▶ YOUR GOAL
From the first line of the records below through the line with "carries the spirit", output each line exactly; skip the pictures.

▶ Extracted data entries
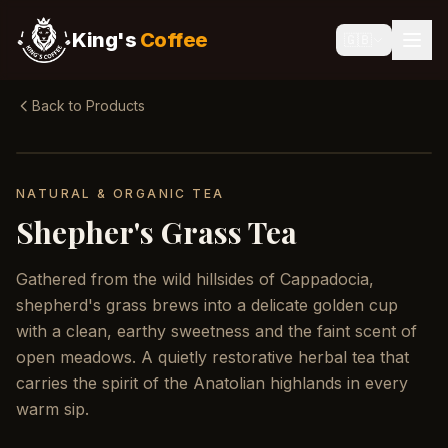
King's
Coffee
🇬🇧
Back to Products
NATURAL & ORGANIC TEA
Shepher's Grass Tea
Gathered from the wild hillsides of Cappadocia,
shepherd's grass brews into a delicate golden cup
with a clean, earthy sweetness and the faint scent of
open meadows. A quietly restorative herbal tea that
carries the spirit of the Anatolian highlands in every
warm sip.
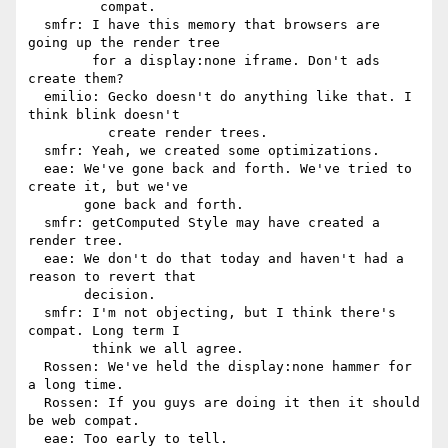
         compat.

  smfr: I have this memory that browsers are 
going up the render tree

        for a display:none iframe. Don't ads 
create them?

  emilio: Gecko doesn't do anything like that. I 
think blink doesn't

          create render trees.

  smfr: Yeah, we created some optimizations.

  eae: We've gone back and forth. We've tried to 
create it, but we've

       gone back and forth.

  smfr: getComputed Style may have created a 
render tree.

  eae: We don't do that today and haven't had a 
reason to revert that

       decision.

  smfr: I'm not objecting, but I think there's 
compat. Long term I

        think we all agree.

  Rossen: We've held the display:none hammer for 
a long time.

  Rossen: If you guys are doing it then it should 
be web compat.

  eae: Too early to tell.
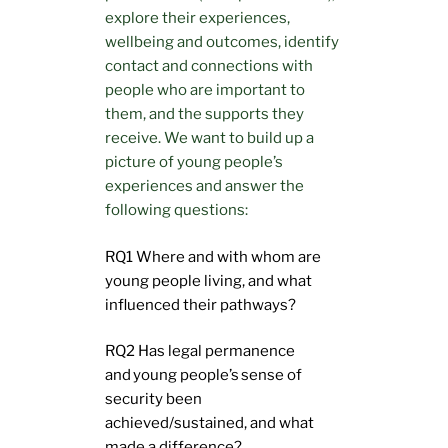
explore their experiences,
wellbeing and outcomes, identify
contact and connections with
people who are important to
them, and the supports they
receive. We want to build up a
picture of young people’s
experiences and answer the
following questions:
RQ1 Where and with whom are
young people living, and what
influenced their pathways?
RQ2 Has legal permanence
and young people’s sense of
security been
achieved/sustained, and what
made a difference?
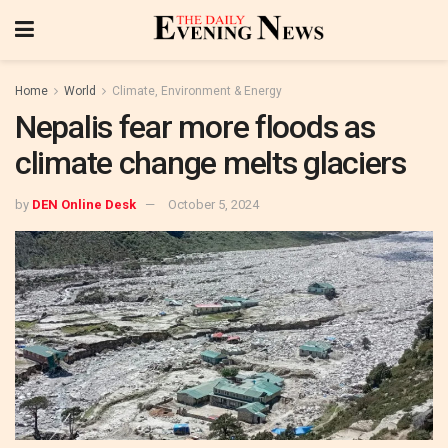
Home
World
Climate, Environment & Energy
Nepalis fear more floods as
climate change melts glaciers
by
DEN Online Desk
October 5, 2024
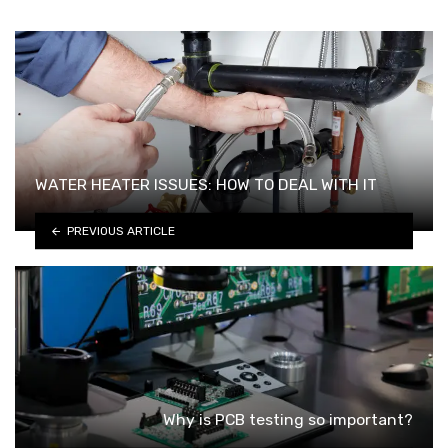
WATER HEATER ISSUES: HOW TO DEAL WITH IT
PREVIOUS ARTICLE
Why is PCB testing so important?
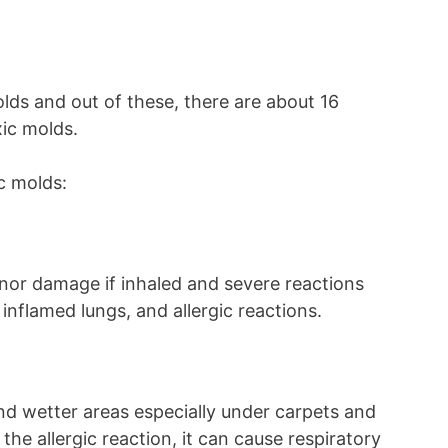
lds and out of these, there are about 16
xic molds.
c molds:
nor damage if inhaled and severe reactions
 inflamed lungs, and allergic reactions.
nd wetter areas especially under carpets and
 the allergic reaction, it can cause respiratory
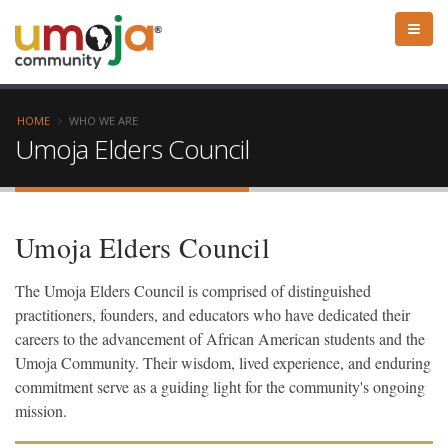
HOME
WHO WE ARE
Umoja Elders Council
Umoja Elders Council
The Umoja Elders Council is comprised of distinguished
practitioners, founders, and educators who have dedicated their
careers to the advancement of African American students and the
Umoja Community. Their wisdom, lived experience, and enduring
commitment serve as a guiding light for the community's ongoing
mission.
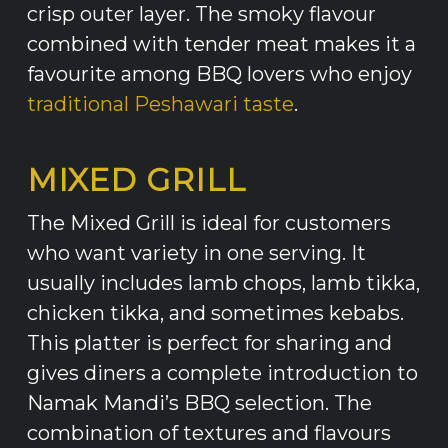
crisp outer layer. The smoky flavour
combined with tender meat makes it a
favourite among BBQ lovers who enjoy
traditional Peshawari taste
.
MIXED GRILL
The Mixed Grill is ideal for customers
who want variety in one serving. It
usually includes lamb chops, lamb tikka,
chicken tikka, and sometimes kebabs.
This platter is perfect for sharing and
gives diners a complete introduction to
Namak Mandi’s BBQ selection. The
combination of textures and flavours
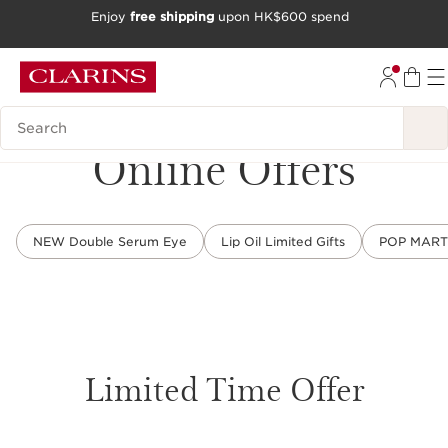
Enjoy
free shipping
upon HK$600 spend
SKIP TO CONTENT
GO TO FOOTER
Search Legend
Online Offers
NEW Double Serum Eye
Lip Oil Limited Gifts
POP MART L
Limited Time Offer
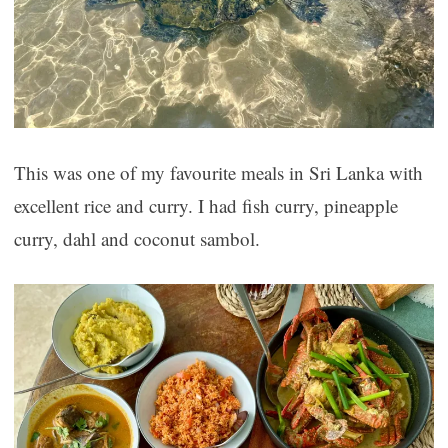
This was one of my favourite meals in Sri Lanka with
excellent rice and curry. I had fish curry, pineapple
curry, dahl and coconut sambol.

▶ RESPONSE FOR THIS EXERCISE
King's
Coffee
🇬🇧
Back to Products
NATURAL & ORGANIC TEA
Shepher's Grass Tea
Gathered from the wild hillsides of Cappadocia,
shepherd's grass brews into a delicate golden cup
with a clean, earthy sweetness and the faint scent of
open meadows. A quietly restorative herbal tea that
carries the spirit of the Anatolian highlands in every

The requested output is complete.